Our longstanding interest is to study the molecular, cellular and genetic basis underlying cell function, differentiation and crosstalk in skeletal development, homeostasis, disease and repair. The skeleton, is a very dynamic tissue where the interactions between cells within bone, but also with the bone marrow, muscle and tendons are numerous and complex. Furthermore, bone communicates with, is affected by and regulates the function of distant organs, in particular the kidney and the gut in calcium and phosphate homeostasis, but also the brain. We are particularly interested in the identification and characterization of genes that regulate bone development and homeostasis in health and disease with a particular emphasis on molecular signaling pathways (parathyroid hormone signaling, WNT signaling) and the mechanisms by which they regulate these processes and can be used in treatment of various bone diseases where bone homeostasis is disturbed. These include diseases of bone fragility due to bone loss (osteoporosis, osteogenesis imperfecta for instance) or diseases in which bone mass is abnormally high (osteopetrosis, osteosclerosis for instance. We are also interested in elucidating the mechanisms involved in rare diseases of the skeleton where bone is rapidly lost or abnormally shaped during childhood (Pyle disease, MCTO, OPPG for instance). In these studies, we focus particularly on the biology of the cells that make bone, the osteoblasts, and the cells that resorb the bone matrix, the osteoclasts.

 

In this overall context, we have a particular interest in the molecular events involved in signaling from the PTH/PTHrP receptor and the Wnt signaling pathway.
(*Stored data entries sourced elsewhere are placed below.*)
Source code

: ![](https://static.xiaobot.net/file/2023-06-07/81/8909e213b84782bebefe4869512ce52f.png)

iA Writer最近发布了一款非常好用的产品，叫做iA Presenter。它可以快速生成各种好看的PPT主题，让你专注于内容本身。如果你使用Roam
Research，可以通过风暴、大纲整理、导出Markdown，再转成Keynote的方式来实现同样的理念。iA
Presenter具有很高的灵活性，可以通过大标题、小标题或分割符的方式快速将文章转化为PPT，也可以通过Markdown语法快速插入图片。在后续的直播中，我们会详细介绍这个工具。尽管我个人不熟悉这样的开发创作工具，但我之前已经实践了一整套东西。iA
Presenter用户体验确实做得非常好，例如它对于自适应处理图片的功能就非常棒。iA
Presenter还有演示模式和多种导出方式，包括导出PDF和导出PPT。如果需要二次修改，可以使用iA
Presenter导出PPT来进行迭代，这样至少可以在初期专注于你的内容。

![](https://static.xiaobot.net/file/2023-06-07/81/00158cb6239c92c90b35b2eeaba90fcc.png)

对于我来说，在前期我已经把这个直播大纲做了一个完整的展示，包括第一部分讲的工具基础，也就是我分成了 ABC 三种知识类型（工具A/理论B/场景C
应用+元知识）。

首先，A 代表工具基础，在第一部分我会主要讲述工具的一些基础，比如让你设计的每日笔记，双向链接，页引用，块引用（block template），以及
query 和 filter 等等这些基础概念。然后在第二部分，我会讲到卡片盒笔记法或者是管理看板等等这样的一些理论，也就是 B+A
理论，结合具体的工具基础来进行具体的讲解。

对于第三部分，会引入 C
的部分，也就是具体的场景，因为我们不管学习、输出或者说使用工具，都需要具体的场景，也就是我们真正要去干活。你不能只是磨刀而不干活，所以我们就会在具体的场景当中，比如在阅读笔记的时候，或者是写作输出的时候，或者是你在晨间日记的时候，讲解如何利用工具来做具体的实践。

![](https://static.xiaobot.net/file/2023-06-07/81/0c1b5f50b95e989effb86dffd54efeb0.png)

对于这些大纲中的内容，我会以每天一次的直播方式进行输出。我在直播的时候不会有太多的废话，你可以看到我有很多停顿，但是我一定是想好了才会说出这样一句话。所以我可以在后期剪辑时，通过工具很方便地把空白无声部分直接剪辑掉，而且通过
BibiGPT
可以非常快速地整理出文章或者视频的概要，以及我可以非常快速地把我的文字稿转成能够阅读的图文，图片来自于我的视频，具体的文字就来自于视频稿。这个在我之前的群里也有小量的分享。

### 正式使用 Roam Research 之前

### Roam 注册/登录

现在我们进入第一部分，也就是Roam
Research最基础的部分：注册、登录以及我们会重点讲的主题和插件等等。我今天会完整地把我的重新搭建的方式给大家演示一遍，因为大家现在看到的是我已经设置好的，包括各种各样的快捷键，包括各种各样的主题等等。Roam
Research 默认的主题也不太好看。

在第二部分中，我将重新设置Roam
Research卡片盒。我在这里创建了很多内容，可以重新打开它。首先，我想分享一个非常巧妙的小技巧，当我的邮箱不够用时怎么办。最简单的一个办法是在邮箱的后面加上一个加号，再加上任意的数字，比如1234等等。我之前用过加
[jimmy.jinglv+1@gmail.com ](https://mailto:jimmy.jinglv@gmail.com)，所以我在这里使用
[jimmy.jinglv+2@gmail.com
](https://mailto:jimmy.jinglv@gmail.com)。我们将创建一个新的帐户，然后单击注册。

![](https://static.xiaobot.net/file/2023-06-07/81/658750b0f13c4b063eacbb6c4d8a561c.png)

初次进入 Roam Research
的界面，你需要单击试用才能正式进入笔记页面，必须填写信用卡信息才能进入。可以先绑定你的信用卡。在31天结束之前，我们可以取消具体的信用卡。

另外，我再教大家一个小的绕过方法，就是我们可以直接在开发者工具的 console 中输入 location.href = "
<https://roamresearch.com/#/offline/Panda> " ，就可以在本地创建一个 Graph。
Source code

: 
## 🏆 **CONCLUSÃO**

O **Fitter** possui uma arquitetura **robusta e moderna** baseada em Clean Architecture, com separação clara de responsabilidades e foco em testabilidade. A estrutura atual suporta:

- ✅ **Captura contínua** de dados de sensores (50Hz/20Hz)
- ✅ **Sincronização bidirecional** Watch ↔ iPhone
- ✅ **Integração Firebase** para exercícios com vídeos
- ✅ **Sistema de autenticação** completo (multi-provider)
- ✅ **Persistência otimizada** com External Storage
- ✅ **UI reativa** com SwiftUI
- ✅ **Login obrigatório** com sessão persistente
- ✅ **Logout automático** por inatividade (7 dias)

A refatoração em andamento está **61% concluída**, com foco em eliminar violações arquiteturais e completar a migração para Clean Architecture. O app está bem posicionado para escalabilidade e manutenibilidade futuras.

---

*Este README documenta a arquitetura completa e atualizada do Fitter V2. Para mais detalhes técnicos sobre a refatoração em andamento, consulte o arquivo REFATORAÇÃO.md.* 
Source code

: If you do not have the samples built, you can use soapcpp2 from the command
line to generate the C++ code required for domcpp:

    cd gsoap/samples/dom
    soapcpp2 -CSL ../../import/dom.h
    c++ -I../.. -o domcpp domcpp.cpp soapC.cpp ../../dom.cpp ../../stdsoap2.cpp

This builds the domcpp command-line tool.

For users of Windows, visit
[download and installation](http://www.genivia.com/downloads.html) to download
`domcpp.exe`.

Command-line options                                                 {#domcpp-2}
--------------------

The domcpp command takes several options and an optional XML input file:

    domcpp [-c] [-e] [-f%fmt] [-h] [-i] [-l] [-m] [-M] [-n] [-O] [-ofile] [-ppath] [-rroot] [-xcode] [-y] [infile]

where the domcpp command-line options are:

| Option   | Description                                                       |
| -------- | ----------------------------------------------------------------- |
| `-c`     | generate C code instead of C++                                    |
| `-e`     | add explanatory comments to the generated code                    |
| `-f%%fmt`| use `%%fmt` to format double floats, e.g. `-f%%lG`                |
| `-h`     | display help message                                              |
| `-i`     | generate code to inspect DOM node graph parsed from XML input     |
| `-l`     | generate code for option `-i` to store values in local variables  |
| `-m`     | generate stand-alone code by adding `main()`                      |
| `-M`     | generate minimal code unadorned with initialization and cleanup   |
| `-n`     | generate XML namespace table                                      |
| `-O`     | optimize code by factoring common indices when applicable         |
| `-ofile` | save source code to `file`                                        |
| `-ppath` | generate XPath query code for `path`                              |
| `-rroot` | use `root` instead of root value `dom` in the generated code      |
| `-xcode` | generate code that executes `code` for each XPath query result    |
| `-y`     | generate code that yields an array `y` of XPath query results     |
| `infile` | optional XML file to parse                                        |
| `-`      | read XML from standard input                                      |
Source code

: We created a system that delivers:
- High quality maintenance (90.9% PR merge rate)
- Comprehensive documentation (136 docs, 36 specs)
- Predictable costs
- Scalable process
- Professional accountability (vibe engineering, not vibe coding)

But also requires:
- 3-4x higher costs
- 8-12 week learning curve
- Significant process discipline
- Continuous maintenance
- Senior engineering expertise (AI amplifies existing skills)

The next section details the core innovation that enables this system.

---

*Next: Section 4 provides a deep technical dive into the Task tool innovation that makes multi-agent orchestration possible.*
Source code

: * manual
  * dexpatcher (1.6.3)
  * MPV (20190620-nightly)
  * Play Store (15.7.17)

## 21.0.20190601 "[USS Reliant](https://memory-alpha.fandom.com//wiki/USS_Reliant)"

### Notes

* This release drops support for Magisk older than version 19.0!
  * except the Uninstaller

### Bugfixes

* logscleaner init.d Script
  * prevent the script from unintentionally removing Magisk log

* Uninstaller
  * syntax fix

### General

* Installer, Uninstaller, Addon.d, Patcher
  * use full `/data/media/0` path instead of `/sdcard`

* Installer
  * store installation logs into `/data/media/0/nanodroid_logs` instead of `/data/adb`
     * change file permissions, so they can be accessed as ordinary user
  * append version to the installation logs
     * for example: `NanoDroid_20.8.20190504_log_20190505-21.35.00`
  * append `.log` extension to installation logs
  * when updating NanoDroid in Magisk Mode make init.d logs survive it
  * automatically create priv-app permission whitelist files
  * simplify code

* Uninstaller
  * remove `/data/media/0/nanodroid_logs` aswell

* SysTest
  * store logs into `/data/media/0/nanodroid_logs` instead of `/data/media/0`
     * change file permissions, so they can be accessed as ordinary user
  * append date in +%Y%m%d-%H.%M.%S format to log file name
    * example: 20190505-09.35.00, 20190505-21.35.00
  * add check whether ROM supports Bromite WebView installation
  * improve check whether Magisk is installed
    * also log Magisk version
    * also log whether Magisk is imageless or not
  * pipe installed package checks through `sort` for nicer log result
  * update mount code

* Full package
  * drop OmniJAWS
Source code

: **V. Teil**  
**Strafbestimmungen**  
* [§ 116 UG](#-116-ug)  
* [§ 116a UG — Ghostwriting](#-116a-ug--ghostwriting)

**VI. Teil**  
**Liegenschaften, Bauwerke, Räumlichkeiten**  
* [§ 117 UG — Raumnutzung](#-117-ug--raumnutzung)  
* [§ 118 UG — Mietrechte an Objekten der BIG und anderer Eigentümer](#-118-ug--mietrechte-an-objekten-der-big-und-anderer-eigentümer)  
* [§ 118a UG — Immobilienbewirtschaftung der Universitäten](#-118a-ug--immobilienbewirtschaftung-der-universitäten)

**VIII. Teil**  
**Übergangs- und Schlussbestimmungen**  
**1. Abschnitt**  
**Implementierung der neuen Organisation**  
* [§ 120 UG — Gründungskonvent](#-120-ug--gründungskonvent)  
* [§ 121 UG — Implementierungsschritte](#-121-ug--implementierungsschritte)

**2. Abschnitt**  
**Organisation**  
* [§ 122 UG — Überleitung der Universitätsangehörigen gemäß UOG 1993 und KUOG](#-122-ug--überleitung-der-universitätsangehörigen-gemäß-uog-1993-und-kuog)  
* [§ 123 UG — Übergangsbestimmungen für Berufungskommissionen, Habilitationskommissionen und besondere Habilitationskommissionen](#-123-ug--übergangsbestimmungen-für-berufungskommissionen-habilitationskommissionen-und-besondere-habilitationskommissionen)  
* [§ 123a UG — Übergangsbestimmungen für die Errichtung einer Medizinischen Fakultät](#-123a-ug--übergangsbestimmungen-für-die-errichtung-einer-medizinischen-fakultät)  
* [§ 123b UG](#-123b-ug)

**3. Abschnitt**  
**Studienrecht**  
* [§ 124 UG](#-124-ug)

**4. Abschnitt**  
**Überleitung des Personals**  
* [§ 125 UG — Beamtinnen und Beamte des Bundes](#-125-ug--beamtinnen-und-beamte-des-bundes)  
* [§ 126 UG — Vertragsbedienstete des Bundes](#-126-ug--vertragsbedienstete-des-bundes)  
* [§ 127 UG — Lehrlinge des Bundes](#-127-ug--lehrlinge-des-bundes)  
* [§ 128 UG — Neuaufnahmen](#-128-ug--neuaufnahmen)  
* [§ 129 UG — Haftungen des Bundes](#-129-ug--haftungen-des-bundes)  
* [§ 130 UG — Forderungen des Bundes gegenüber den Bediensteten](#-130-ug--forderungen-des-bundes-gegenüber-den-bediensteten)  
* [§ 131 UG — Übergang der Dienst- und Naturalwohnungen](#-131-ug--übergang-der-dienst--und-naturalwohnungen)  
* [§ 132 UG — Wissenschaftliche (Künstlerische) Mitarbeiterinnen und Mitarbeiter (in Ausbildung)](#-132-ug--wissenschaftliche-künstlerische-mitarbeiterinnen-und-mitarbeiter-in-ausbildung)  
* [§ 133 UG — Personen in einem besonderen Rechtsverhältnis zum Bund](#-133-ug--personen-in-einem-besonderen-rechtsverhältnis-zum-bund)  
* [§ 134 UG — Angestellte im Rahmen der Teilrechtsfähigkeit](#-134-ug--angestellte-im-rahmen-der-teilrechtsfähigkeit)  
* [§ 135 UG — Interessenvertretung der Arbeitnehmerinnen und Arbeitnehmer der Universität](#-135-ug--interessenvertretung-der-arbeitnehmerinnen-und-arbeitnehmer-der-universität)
These pathways are among the most important during development, but also in disease situations and as therapeutic approaches. Rare human mutations gain- and loss-of- function studies in mice have clearly shown that alterations in these pathways lead to altered bone development and mass. Work from our lab, including studies on the role of various Wnt ligands (Wnt1, Wnt16) in skeletal homeostasis established that trabecular and cortical bone are differentially regulated. Our recent work on Sfrp4, a WNT signaling inhibitor, have established that loss of function mutations of SFRP4 lead to Pyle’s disease (OMIM 265900), a rare skeletal disease characterized by limb deformity and fragility fractures.

 

Our second major interest in the laboratory is to better understand the biology of one bone cell type that has been very difficult to study so far because it is deeply embedded within the mineralized bone matrix: the osteocyte. Yet, this cell type is by far the most abundant in the skeleton and, possibly one of the most abundant cell type in the entire organism. Our focus of interest is to understand the mechanisms that regulate the activity of these cells within their small “lacunae” deep inside the bone matrix. In particular, we are trying to analyze by single cell analysis their heterogeneity, the mechanisms by which they interact with the matrix, degrade and rebuild their walls. Genetic manipulations in mice and various disease or physiological models (mechanical loading/unloading, lactating mothers) are used to explore this relatively uncharted territory at the cellular and molecular levels.